Perfil Biofísico Fetal: Marcador Crônico de Sofrimento Fetal

FAMERP/HB - Faculdade de Medicina de São José do Rio Preto - Hospital de Base (SP) — Prova 2020

Enunciado

Multípara, 38 anos de idade, hipertensa crônica e tabagista. A gestação, de alto risco, evolui com restrição de crescimento intrauterino. Atualmente, encontra-se na 34ª semana de gestação e é solicitada a realização de perfil biofísico fetal. Este exame é composto por 4 marcadores agudos e 1 crônico. O marcador crônico de sofrimento fetal por este método é representado por:

Alternativas

  1. A) Tônus fetal
  2. B) Volume de líquido amniótico
  3. C) Movimento corpóreo fetal
  4. D) Frequência cardíaca fetal 

Pérola Clínica

Perfil biofísico fetal: Volume de líquido amniótico = marcador CRÔNICO de sofrimento fetal.

Resumo-Chave

O perfil biofísico fetal (PBF) é uma ferramenta importante na avaliação do bem-estar fetal. Ele é composto por cinco parâmetros: tônus fetal, movimentos fetais, movimentos respiratórios fetais e cardiotocografia (marcadores agudos), e o volume de líquido amniótico (marcador crônico). O volume de líquido amniótico reflete a função renal fetal e a perfusão placentária a longo prazo, sendo um indicador de sofrimento crônico.

Contexto Educacional

O perfil biofísico fetal (PBF) é uma ferramenta de avaliação do bem-estar fetal amplamente utilizada na obstetrícia, especialmente em gestações de alto risco.
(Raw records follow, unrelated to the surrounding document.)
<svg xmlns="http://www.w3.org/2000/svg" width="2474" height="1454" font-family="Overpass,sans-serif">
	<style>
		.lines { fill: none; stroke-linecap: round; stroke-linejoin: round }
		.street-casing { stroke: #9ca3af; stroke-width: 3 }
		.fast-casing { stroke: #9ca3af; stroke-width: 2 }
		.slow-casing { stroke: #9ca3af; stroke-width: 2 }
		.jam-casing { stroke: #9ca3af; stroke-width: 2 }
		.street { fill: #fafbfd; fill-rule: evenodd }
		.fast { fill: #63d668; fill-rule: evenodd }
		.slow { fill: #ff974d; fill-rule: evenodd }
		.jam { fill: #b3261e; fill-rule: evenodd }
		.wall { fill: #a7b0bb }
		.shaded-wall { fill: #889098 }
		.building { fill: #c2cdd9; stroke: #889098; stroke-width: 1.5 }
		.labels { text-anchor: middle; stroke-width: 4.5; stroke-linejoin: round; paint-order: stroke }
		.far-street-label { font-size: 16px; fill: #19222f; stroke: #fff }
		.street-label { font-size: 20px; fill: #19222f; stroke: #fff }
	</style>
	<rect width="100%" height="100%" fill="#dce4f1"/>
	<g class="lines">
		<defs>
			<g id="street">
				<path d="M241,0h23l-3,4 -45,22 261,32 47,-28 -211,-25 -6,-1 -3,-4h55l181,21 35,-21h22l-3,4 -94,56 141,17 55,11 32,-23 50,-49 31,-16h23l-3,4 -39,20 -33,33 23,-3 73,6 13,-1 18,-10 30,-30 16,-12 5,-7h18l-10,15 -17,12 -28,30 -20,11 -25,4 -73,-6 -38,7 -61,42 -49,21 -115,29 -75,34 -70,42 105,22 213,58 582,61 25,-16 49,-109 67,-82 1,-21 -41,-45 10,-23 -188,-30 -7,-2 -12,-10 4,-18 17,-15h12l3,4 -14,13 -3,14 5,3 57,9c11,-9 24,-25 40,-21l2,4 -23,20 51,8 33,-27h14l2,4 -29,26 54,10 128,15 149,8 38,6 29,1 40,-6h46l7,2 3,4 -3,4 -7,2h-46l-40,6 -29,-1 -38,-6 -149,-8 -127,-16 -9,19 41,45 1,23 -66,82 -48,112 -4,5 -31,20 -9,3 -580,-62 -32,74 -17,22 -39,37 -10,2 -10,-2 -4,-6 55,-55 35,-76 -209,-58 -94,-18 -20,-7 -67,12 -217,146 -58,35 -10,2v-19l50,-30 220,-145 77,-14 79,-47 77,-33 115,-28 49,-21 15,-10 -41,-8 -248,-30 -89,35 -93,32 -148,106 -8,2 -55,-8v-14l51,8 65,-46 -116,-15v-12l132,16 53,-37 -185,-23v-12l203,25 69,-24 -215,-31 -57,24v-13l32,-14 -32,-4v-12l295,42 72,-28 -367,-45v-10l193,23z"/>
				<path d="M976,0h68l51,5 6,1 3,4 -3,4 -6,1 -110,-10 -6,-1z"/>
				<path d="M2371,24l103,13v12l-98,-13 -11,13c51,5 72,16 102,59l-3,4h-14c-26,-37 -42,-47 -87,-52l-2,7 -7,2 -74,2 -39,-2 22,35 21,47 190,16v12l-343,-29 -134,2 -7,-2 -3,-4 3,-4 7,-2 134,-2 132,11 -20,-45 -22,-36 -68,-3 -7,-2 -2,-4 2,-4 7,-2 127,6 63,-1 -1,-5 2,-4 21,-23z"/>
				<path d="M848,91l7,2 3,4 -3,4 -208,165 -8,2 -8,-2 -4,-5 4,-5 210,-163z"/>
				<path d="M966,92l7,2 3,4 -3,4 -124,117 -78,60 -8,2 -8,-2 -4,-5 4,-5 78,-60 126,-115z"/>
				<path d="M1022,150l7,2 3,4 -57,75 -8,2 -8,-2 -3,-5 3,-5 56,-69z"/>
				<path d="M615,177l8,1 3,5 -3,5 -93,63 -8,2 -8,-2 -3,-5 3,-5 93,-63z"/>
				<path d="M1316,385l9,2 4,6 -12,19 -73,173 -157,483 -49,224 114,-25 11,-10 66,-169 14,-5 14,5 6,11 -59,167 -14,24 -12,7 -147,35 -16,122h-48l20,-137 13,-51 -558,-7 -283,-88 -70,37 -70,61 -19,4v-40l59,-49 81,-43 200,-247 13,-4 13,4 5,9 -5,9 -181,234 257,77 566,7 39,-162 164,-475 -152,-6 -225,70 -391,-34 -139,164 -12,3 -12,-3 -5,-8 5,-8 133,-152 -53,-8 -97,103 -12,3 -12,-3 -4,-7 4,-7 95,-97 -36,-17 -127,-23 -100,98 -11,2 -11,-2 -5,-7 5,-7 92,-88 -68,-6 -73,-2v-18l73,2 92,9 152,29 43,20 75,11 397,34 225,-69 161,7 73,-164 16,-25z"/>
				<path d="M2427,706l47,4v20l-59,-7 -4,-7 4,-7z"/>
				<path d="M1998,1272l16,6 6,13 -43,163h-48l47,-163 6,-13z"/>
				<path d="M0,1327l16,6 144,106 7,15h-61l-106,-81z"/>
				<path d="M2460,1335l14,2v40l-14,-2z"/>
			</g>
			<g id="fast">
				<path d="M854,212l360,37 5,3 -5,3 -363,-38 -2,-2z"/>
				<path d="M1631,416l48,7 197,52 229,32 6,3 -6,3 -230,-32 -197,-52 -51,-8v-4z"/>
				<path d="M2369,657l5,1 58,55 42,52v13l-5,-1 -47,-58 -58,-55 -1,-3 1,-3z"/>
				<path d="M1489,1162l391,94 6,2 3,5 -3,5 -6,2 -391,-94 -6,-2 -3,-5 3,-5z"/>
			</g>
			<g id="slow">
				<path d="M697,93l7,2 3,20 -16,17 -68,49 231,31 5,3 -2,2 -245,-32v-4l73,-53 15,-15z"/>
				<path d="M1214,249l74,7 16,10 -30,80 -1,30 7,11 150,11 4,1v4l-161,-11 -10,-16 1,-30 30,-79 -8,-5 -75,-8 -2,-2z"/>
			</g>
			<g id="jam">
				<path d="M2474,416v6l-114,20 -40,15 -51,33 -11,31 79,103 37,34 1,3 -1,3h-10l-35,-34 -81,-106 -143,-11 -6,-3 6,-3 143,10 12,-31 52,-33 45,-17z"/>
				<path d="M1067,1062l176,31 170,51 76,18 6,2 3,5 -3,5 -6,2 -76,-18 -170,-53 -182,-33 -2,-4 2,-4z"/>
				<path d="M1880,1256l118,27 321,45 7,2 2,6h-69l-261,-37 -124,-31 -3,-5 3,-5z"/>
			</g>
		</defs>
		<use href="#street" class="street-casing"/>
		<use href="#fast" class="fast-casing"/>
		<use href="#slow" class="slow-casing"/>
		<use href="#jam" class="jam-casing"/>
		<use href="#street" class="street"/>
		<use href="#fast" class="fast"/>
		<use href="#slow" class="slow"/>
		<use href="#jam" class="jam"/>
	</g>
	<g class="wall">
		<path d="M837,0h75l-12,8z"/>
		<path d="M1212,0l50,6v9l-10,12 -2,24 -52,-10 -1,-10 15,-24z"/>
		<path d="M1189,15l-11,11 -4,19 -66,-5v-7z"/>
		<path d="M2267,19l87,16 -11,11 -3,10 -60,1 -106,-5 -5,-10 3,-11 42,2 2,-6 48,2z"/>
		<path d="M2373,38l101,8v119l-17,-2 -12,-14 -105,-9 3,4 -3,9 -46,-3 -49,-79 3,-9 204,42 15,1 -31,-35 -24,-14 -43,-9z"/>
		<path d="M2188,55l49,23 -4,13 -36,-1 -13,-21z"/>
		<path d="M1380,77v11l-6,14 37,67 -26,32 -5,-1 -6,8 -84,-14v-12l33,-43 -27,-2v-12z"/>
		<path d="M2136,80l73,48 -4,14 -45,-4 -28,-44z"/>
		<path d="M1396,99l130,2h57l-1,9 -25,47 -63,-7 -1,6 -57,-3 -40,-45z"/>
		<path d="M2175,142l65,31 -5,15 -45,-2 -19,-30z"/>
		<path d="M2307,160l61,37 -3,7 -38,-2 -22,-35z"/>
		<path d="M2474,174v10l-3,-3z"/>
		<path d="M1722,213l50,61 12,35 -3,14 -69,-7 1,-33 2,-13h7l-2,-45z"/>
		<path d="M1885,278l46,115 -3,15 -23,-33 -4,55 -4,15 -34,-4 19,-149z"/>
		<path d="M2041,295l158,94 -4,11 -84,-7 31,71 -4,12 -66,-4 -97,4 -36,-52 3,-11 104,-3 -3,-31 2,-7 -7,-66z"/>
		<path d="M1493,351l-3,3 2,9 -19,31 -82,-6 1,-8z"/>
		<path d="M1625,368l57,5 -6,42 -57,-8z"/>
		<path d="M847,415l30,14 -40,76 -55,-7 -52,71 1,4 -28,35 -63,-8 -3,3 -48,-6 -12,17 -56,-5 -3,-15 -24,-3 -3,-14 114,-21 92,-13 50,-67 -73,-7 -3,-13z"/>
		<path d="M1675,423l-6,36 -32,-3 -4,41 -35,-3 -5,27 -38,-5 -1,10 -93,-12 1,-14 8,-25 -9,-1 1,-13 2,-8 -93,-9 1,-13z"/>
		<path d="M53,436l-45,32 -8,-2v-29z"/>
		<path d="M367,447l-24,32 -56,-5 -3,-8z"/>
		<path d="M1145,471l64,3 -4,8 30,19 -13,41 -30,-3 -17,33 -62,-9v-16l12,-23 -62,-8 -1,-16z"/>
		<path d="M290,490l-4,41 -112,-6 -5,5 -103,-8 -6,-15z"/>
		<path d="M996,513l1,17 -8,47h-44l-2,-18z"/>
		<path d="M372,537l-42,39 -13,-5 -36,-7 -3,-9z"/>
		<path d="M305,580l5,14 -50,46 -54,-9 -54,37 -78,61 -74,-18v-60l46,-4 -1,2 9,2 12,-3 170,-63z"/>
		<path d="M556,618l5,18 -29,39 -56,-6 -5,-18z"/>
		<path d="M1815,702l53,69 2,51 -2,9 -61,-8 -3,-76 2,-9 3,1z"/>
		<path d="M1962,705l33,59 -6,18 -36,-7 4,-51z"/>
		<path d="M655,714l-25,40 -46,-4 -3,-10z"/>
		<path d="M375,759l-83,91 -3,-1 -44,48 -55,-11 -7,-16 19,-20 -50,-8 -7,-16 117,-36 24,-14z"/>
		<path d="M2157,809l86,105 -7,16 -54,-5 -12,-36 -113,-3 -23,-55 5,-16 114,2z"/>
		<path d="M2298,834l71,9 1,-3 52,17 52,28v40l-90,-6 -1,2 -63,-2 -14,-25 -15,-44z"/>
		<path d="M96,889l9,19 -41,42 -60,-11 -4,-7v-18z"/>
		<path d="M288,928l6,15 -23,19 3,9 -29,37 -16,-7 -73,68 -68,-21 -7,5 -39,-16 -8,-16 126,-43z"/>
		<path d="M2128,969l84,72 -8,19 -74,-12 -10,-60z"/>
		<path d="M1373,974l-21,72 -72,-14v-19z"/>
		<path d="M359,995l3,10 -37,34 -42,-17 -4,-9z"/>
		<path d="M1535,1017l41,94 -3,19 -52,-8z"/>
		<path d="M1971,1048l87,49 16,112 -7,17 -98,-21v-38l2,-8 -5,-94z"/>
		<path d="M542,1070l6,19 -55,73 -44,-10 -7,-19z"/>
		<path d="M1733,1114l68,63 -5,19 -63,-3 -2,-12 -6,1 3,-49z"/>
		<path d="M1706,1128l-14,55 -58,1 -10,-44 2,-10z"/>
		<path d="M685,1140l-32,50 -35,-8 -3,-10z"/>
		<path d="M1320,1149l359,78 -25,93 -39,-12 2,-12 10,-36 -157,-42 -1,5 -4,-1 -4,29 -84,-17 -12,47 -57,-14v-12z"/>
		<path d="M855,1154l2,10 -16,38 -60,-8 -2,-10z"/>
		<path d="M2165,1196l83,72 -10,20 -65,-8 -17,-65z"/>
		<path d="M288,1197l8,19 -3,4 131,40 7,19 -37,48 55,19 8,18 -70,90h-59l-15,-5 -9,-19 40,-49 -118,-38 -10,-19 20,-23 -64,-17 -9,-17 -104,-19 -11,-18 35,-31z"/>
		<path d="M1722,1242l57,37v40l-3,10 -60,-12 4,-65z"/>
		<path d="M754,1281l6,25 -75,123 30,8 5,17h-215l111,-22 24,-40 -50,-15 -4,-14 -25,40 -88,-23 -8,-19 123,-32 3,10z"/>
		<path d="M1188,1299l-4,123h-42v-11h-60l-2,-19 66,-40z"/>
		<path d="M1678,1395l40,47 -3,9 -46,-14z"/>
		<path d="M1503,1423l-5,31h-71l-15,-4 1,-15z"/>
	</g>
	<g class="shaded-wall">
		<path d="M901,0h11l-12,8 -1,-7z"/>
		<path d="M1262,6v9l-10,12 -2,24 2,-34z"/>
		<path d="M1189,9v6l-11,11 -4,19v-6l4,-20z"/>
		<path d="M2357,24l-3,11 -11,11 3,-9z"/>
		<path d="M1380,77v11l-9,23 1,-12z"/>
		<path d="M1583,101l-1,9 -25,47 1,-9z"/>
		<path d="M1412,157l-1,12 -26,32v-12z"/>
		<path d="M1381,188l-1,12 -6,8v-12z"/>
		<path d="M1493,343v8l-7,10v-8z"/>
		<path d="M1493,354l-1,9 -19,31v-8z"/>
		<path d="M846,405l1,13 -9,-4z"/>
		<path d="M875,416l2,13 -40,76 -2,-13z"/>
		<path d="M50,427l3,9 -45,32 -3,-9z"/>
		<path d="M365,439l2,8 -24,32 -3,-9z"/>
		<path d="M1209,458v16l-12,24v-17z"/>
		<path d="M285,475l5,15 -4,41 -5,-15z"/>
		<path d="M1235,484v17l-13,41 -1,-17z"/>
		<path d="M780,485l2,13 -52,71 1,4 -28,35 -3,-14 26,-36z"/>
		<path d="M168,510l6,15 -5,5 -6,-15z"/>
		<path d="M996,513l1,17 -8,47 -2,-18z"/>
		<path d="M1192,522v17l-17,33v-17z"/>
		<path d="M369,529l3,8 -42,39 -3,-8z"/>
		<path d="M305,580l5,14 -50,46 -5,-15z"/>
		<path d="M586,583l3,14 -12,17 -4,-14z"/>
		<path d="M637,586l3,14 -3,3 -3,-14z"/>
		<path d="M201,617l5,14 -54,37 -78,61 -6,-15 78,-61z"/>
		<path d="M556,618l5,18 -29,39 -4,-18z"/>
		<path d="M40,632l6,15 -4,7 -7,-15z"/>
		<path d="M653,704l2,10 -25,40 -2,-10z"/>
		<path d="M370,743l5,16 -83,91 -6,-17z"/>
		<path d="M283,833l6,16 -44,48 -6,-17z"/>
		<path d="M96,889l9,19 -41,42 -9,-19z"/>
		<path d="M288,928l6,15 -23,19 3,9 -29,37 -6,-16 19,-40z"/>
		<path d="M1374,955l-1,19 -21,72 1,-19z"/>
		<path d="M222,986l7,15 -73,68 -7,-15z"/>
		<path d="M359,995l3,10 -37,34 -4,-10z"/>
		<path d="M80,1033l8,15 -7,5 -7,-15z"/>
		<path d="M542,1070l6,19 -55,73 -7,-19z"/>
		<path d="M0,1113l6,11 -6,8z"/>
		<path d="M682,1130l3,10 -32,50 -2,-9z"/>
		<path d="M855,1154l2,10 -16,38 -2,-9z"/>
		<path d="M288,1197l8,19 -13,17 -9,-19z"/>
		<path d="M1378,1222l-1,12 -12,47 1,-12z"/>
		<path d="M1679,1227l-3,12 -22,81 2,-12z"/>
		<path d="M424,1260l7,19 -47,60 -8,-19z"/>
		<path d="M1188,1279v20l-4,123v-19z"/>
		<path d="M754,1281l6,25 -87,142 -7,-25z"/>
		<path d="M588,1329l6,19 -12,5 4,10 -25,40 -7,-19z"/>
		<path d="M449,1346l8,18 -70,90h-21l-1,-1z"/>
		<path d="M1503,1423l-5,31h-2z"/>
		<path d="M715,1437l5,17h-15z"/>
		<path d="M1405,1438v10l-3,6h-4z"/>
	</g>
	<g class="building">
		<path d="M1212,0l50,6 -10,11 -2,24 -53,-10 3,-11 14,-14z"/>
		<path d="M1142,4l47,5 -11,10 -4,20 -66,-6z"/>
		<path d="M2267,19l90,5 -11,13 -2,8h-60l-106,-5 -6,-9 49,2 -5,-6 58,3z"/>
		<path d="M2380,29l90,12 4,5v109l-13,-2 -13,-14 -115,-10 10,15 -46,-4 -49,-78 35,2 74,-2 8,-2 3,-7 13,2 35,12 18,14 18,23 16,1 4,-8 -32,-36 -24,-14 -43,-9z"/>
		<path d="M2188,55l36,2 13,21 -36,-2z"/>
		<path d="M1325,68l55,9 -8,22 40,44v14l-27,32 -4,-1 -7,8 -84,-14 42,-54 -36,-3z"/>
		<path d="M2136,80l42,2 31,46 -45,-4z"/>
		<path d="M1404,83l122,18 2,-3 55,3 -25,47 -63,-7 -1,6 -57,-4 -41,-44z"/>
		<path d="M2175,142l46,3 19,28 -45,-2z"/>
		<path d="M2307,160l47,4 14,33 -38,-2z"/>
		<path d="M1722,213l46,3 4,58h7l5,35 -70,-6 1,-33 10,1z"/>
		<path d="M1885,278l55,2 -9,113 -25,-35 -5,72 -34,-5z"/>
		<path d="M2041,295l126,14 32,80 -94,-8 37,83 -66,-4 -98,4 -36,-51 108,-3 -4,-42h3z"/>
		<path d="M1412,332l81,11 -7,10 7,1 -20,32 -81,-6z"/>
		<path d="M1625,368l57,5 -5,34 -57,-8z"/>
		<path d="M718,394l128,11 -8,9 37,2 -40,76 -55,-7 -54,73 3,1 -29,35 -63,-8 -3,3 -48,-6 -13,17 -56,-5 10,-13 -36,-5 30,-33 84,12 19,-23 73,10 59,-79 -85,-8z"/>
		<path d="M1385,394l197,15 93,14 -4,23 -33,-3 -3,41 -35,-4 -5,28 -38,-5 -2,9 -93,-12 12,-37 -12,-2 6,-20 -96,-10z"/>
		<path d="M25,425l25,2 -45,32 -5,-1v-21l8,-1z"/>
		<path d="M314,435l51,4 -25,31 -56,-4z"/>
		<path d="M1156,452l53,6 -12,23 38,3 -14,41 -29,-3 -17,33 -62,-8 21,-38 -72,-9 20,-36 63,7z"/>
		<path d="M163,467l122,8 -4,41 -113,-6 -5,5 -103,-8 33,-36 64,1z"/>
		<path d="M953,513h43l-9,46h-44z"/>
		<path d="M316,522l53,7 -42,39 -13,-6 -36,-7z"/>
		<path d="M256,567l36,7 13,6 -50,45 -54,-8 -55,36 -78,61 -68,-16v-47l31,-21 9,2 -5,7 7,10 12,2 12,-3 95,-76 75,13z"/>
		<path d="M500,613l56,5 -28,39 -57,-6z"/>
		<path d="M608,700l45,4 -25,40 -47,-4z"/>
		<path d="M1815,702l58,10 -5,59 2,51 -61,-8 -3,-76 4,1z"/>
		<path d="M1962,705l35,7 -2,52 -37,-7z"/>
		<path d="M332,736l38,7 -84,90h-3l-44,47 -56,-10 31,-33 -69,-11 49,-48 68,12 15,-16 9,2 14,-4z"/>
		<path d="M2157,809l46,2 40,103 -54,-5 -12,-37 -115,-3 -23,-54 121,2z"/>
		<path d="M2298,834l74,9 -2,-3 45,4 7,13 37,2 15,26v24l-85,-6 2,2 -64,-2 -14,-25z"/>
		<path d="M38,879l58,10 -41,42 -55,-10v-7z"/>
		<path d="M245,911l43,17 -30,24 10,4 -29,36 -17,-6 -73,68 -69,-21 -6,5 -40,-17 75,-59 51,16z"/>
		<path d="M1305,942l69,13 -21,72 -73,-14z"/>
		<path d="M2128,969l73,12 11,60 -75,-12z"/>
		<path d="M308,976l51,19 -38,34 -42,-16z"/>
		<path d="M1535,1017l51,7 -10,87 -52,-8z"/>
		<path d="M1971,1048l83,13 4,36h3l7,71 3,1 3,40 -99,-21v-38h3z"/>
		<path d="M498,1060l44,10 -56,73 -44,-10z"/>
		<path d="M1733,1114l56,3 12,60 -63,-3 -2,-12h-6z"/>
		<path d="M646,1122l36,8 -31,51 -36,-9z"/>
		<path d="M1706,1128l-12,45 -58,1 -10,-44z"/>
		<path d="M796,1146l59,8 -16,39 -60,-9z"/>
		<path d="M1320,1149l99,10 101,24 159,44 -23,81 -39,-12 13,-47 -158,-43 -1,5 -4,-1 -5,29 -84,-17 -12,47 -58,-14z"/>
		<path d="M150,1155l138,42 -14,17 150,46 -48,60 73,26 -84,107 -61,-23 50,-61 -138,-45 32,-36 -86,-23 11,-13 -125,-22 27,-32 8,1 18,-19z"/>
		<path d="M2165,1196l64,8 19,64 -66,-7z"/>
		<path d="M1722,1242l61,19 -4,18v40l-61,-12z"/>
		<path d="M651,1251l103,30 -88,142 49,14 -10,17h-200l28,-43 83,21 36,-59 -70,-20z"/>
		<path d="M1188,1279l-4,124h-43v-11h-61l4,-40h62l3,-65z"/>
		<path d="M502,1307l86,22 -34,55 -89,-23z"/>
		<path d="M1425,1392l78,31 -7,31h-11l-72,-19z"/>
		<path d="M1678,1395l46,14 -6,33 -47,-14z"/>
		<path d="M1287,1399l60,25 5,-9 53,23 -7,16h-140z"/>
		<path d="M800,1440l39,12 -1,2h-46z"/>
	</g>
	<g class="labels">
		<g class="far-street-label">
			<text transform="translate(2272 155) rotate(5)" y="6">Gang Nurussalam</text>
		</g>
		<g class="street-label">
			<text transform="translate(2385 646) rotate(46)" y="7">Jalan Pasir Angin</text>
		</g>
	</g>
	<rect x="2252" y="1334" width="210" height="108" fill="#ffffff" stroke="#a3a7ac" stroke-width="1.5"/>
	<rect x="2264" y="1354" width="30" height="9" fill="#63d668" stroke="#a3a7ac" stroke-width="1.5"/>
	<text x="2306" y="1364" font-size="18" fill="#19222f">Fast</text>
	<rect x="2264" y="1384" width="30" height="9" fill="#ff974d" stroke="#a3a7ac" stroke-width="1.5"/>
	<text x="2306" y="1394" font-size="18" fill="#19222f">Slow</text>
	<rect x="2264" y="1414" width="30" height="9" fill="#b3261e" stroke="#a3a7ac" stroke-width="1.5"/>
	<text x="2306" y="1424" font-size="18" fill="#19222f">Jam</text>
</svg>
Ele combina a ultrassonografia para avaliar quatro parâmetros biofísicos (tônus, movimentos corporais, movimentos respiratórios e volume de líquido amniótico) com a cardiotocografia para avaliar a reatividade da frequência cardíaca fetal. Cada parâmetro recebe uma pontuação de 0 ou 2, totalizando um escore máximo de 10. Os parâmetros do PBF são divididos em marcadores agudos e crônicos. Os marcadores agudos (tônus fetal, movimentos corporais fetais, movimentos respiratórios fetais e cardiotocografia) refletem a oxigenação e a função neurológica fetal em um período de tempo mais curto, sendo sensíveis a hipóxia aguda. A ausência ou diminuição desses movimentos pode indicar sofrimento fetal iminente. O volume de líquido amniótico, por sua vez, é considerado o marcador crônico de sofrimento fetal. Em situações de insuficiência placentária crônica, há uma redistribuição do fluxo sanguíneo fetal para órgãos vitais (cérebro, coração, adrenais), em detrimento de outros, como os rins. A diminuição da perfusão renal fetal leva à redução da produção de urina, principal componente do líquido amniótico, resultando em oligodrâmnio. Assim, o oligodrâmnio no PBF é um forte indicador de sofrimento fetal crônico e insuficiência placentária.

Perguntas Frequentes

Quais são os componentes do perfil biofísico fetal?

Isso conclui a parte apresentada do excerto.